BURN PILE: Auto-autonyms, dinosaur erotica, and Charles Simic on the shutdown

The auto-autonyms, the overused, and the maladapted: Brad Leithauser searched for a synonym for "unfathomable," and instead returned with a list of unusable words. There are the "structurally maladapted" (for instance, "incomplex" and "pulchritudinous"), and those that belong to Shakespeare and Keats ("incarnadine" and "alien," respectively). And then there are the so-called auto-autonyms: words that are also their own opposites. Leithauser's look at "pet words" is also worth a read.

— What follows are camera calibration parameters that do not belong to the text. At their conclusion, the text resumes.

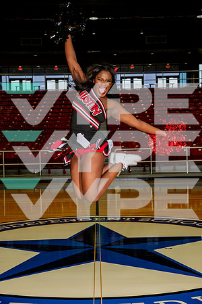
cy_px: 152
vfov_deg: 34.5
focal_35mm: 58
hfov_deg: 23.4
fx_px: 488
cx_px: 101
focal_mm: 58
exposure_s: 1/320
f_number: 7.1
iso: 800
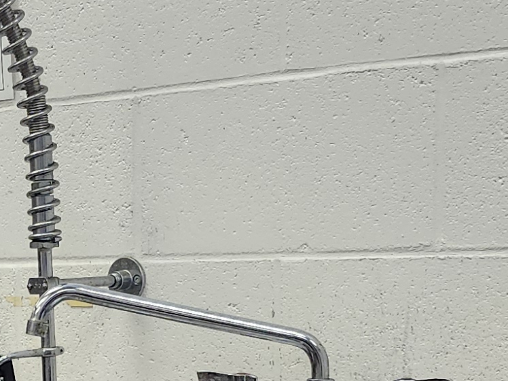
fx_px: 1805
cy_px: 446
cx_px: -86
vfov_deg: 11.8
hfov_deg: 15.5
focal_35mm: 123
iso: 250
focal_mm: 5.54
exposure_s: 1/120
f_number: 1.8
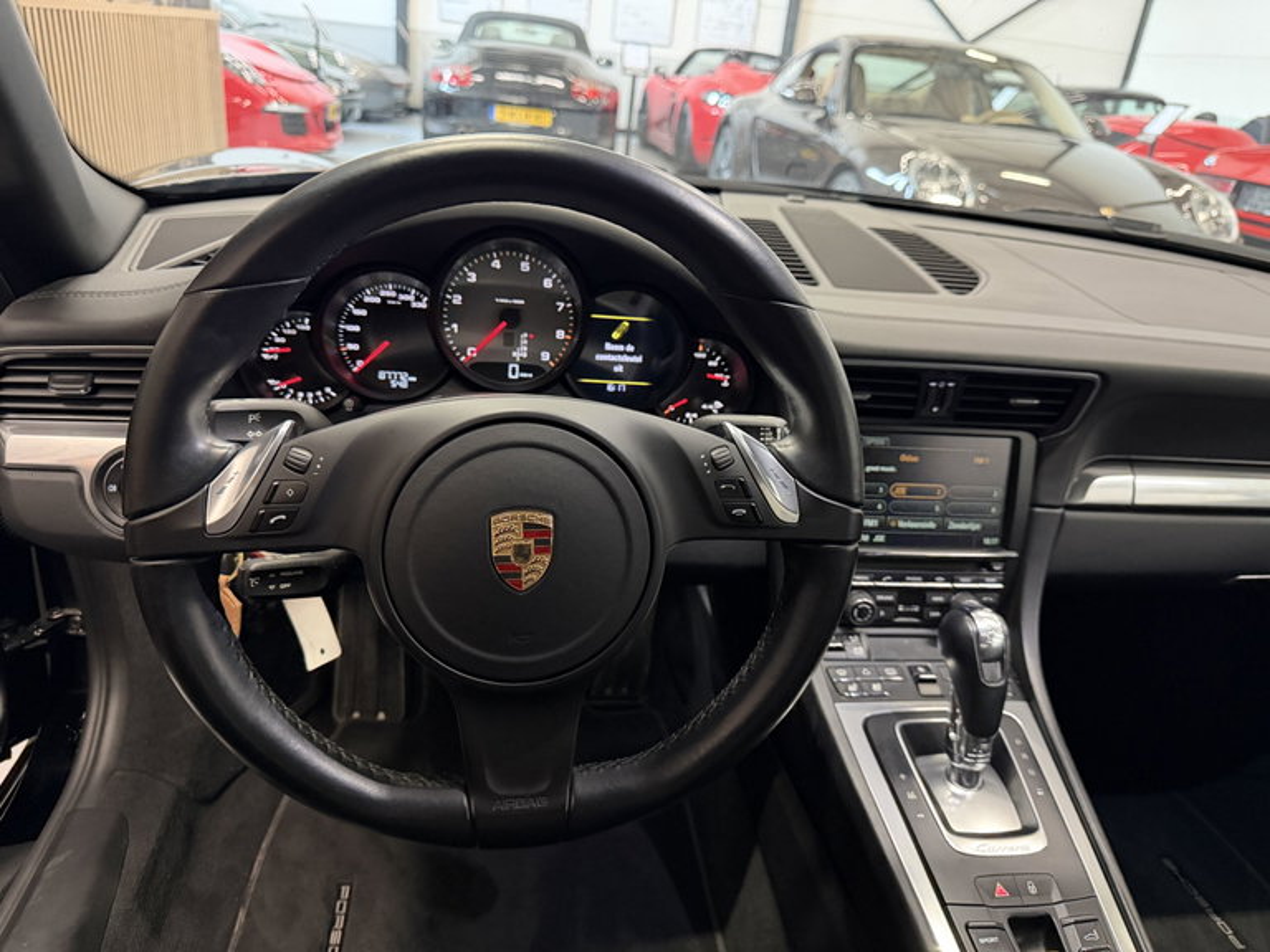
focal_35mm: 24
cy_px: 476
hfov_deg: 71.6
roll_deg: -6.1
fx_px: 881
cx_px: 635
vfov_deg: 56.8
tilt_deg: -25.3
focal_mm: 6.76
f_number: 1.78
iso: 800
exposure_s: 1/33
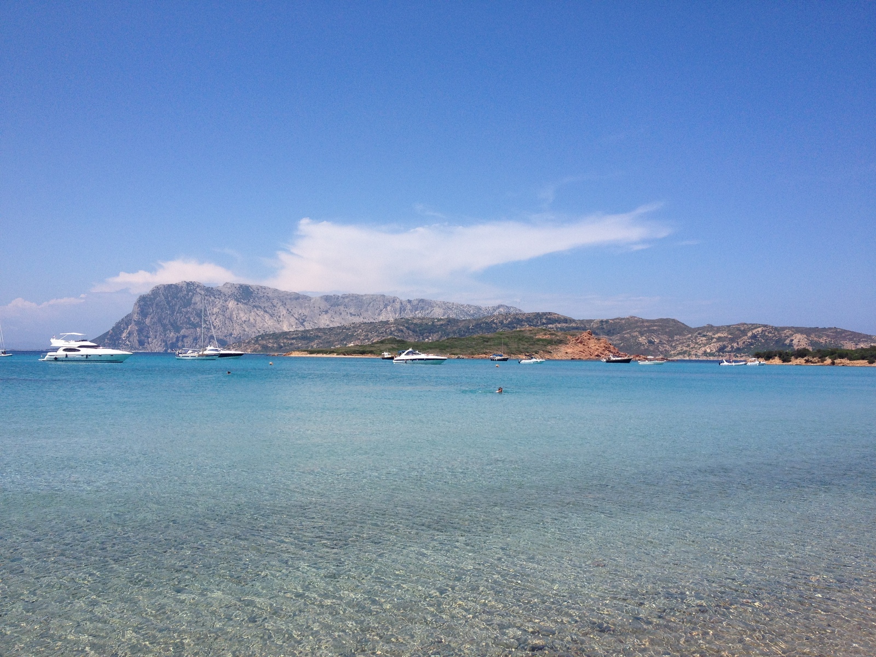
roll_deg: +0.7
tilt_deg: +0.4
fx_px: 886
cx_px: 438
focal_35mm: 35
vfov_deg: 40.7
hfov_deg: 52.6
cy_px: 328
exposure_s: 1/2513
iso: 50
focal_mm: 4.28
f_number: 2.4
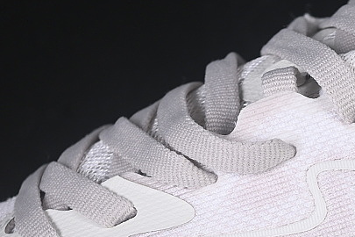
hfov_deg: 10.2
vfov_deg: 6.8
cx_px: 389
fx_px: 1972
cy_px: 266
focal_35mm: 200
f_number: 7.1
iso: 160
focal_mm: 50
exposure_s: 1/80
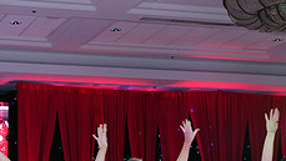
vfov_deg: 11.6
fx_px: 766
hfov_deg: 20.7
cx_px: 29
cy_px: 219
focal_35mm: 101
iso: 2500
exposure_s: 1/250
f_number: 5
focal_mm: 38
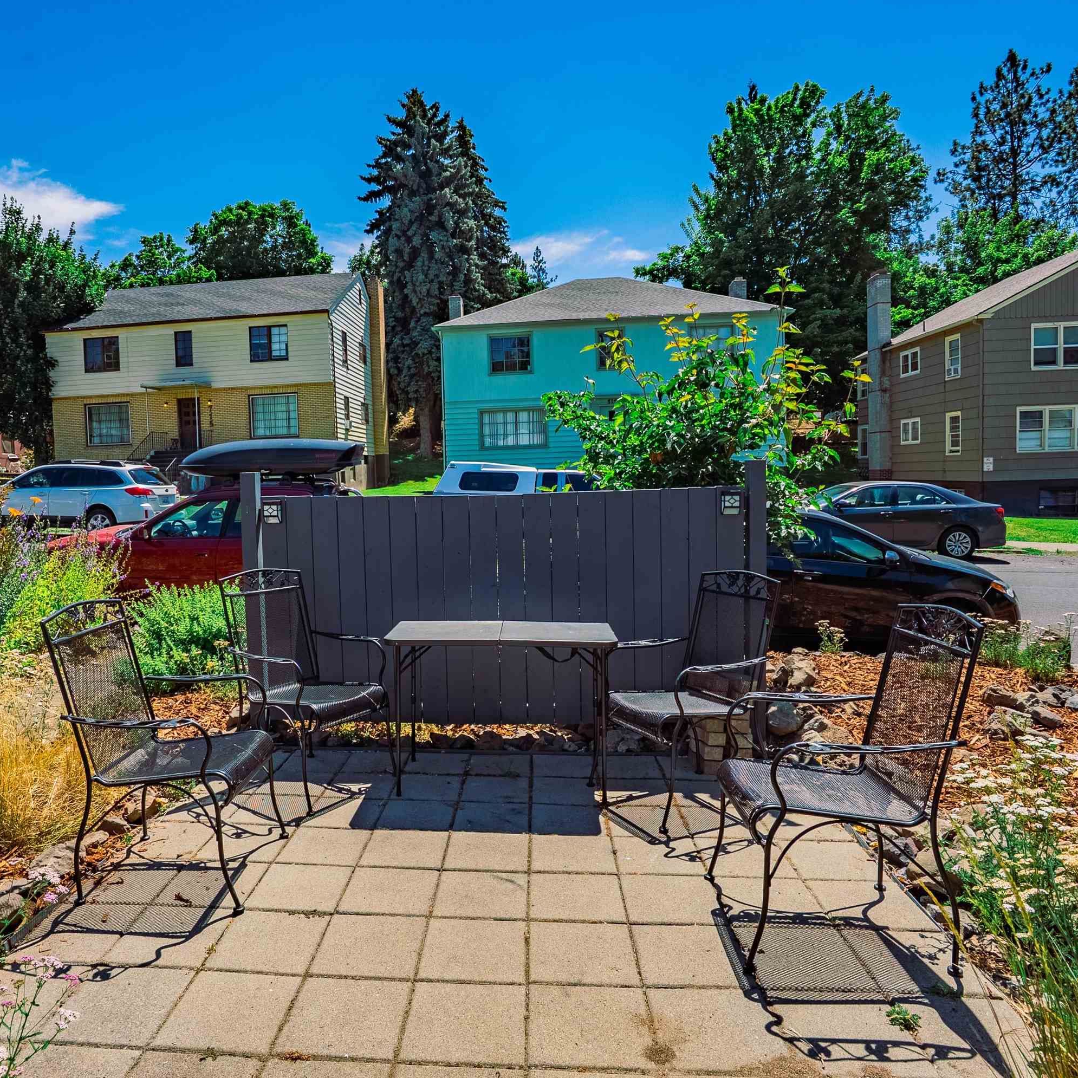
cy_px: 525
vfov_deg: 72.1
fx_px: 740
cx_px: 458
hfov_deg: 71.7
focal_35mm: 21
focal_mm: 16
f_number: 8
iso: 400
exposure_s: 1/8000
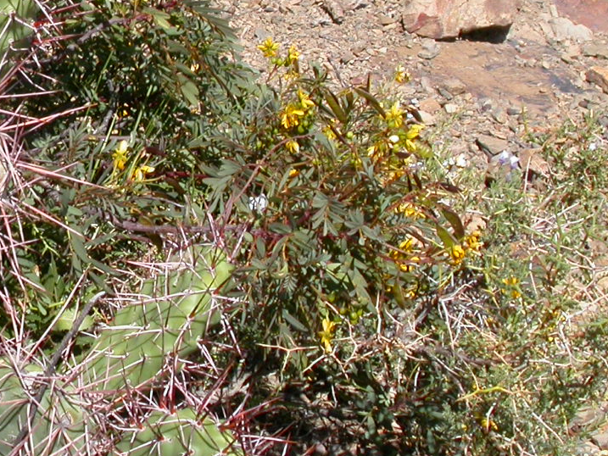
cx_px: -40
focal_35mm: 125
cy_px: 127
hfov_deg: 15.4
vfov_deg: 11.8
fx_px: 2196
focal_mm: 11.6
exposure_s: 1/330
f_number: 7.7
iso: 100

John Updike, it turns out, carried a torch for "lambent": "It was a conscious embellishment, a sort of sartorial sprucing up of his prose—like a man’s decision to wear a bow tie or a boutonnière." Dinosaur_CC

"On the Internet, nobody knows you're a horny triceratops." At The Cut, Maureen O'Connor interviews Alara Branwen and Christie Sims, emergent dinosaur erotica authors. Yes, you read that correctly. Here's Branwen on the pair's remuneration for works like Ravished by the Triceratops: "Combined, Christie and I make more money than our friend who has been working as an engineer at Boeing for a few years and Christie's friend who is a five-year accountant in Dallas, Texas."

 

Some thoughts from Charles Simic as the federal shutdown ends: "Indifference to the plight and suffering of human beings of one class or another by some segment of the population is a universal phenomenon, but spending millions of dollars to deepen the misery of one’s fellow citizens and enlisting members of one political party to help you do so is downright vile." More via the New York Review of Books.